• What you are asked to do: Each entry must be output exactly as it appears.
:: Records for this exercise
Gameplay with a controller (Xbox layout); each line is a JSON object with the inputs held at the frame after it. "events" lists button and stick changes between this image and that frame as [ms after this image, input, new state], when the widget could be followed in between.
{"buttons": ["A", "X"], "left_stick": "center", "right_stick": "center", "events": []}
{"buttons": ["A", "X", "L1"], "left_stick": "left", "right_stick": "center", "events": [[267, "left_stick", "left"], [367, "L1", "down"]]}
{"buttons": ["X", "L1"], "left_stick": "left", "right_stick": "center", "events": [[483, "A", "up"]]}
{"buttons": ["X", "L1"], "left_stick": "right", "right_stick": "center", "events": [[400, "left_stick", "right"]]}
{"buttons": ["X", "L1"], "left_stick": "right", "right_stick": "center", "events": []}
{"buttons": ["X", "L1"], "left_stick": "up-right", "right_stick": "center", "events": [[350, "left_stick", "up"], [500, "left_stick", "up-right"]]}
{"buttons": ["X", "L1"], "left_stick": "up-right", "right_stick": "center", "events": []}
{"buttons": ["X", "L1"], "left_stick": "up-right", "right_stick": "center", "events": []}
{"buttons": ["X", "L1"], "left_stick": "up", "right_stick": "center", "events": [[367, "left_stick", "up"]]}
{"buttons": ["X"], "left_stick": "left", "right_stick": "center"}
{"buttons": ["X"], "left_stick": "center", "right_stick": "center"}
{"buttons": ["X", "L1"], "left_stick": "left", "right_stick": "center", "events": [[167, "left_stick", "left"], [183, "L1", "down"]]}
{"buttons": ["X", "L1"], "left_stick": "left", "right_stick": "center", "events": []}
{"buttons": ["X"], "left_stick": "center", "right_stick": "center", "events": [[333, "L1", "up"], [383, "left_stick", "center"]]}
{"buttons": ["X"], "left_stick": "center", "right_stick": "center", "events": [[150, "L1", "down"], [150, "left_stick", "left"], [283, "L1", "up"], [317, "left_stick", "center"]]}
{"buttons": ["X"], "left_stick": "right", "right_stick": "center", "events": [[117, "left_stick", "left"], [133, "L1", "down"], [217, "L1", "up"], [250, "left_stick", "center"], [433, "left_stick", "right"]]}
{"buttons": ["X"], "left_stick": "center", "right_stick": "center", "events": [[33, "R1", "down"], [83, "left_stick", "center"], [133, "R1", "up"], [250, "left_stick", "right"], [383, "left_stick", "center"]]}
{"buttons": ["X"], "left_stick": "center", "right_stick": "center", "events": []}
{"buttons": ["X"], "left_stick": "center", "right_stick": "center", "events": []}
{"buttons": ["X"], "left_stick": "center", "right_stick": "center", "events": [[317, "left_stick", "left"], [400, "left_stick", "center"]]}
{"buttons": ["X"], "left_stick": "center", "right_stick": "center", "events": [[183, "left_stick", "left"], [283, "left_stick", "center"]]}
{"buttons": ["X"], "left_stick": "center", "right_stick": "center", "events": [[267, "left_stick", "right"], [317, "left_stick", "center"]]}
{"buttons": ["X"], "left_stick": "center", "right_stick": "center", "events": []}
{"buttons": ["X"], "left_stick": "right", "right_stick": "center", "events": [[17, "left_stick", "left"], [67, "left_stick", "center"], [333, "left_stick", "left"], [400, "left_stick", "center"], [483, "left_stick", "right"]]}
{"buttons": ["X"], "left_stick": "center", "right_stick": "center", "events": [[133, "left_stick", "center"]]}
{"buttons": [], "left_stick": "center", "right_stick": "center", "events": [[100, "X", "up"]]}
::::
• Response:
Gameplay with a controller (Xbox layout); each line is a JSON object with the inputs held at the frame after it. "events" lists button and stick changes between this image and that frame as [ms after this image, input, new state], when the widget could be followed in between.
{"buttons": ["A", "X"], "left_stick": "center", "right_stick": "center", "events": []}
{"buttons": ["A", "X", "L1"], "left_stick": "left", "right_stick": "center", "events": [[267, "left_stick", "left"], [367, "L1", "down"]]}
{"buttons": ["X", "L1"], "left_stick": "left", "right_stick": "center", "events": [[483, "A", "up"]]}
{"buttons": ["X", "L1"], "left_stick": "right", "right_stick": "center", "events": [[400, "left_stick", "right"]]}
{"buttons": ["X", "L1"], "left_stick": "right", "right_stick": "center", "events": []}
{"buttons": ["X", "L1"], "left_stick": "up-right", "right_stick": "center", "events": [[350, "left_stick", "up"], [500, "left_stick", "up-right"]]}
{"buttons": ["X", "L1"], "left_stick": "up-right", "right_stick": "center", "events": []}
{"buttons": ["X", "L1"], "left_stick": "up-right", "right_stick": "center", "events": []}
{"buttons": ["X", "L1"], "left_stick": "up", "right_stick": "center", "events": [[367, "left_stick", "up"]]}
{"buttons": ["X"], "left_stick": "left", "right_stick": "center"}
{"buttons": ["X"], "left_stick": "center", "right_stick": "center"}
{"buttons": ["X", "L1"], "left_stick": "left", "right_stick": "center", "events": [[167, "left_stick", "left"], [183, "L1", "down"]]}
{"buttons": ["X", "L1"], "left_stick": "left", "right_stick": "center", "events": []}
{"buttons": ["X"], "left_stick": "center", "right_stick": "center", "events": [[333, "L1", "up"], [383, "left_stick", "center"]]}
{"buttons": ["X"], "left_stick": "center", "right_stick": "center", "events": [[150, "L1", "down"], [150, "left_stick", "left"], [283, "L1", "up"], [317, "left_stick", "center"]]}
{"buttons": ["X"], "left_stick": "right", "right_stick": "center", "events": [[117, "left_stick", "left"], [133, "L1", "down"], [217, "L1", "up"], [250, "left_stick", "center"], [433, "left_stick", "right"]]}
{"buttons": ["X"], "left_stick": "center", "right_stick": "center", "events": [[33, "R1", "down"], [83, "left_stick", "center"], [133, "R1", "up"], [250, "left_stick", "right"], [383, "left_stick", "center"]]}
{"buttons": ["X"], "left_stick": "center", "right_stick": "center", "events": []}
{"buttons": ["X"], "left_stick": "center", "right_stick": "center", "events": []}
{"buttons": ["X"], "left_stick": "center", "right_stick": "center", "events": [[317, "left_stick", "left"], [400, "left_stick", "center"]]}
{"buttons": ["X"], "left_stick": "center", "right_stick": "center", "events": [[183, "left_stick", "left"], [283, "left_stick", "center"]]}
{"buttons": ["X"], "left_stick": "center", "right_stick": "center", "events": [[267, "left_stick", "right"], [317, "left_stick", "center"]]}
{"buttons": ["X"], "left_stick": "center", "right_stick": "center", "events": []}
{"buttons": ["X"], "left_stick": "right", "right_stick": "center", "events": [[17, "left_stick", "left"], [67, "left_stick", "center"], [333, "left_stick", "left"], [400, "left_stick", "center"], [483, "left_stick", "right"]]}
{"buttons": ["X"], "left_stick": "center", "right_stick": "center", "events": [[133, "left_stick", "center"]]}
{"buttons": [], "left_stick": "center", "right_stick": "center", "events": [[100, "X", "up"]]}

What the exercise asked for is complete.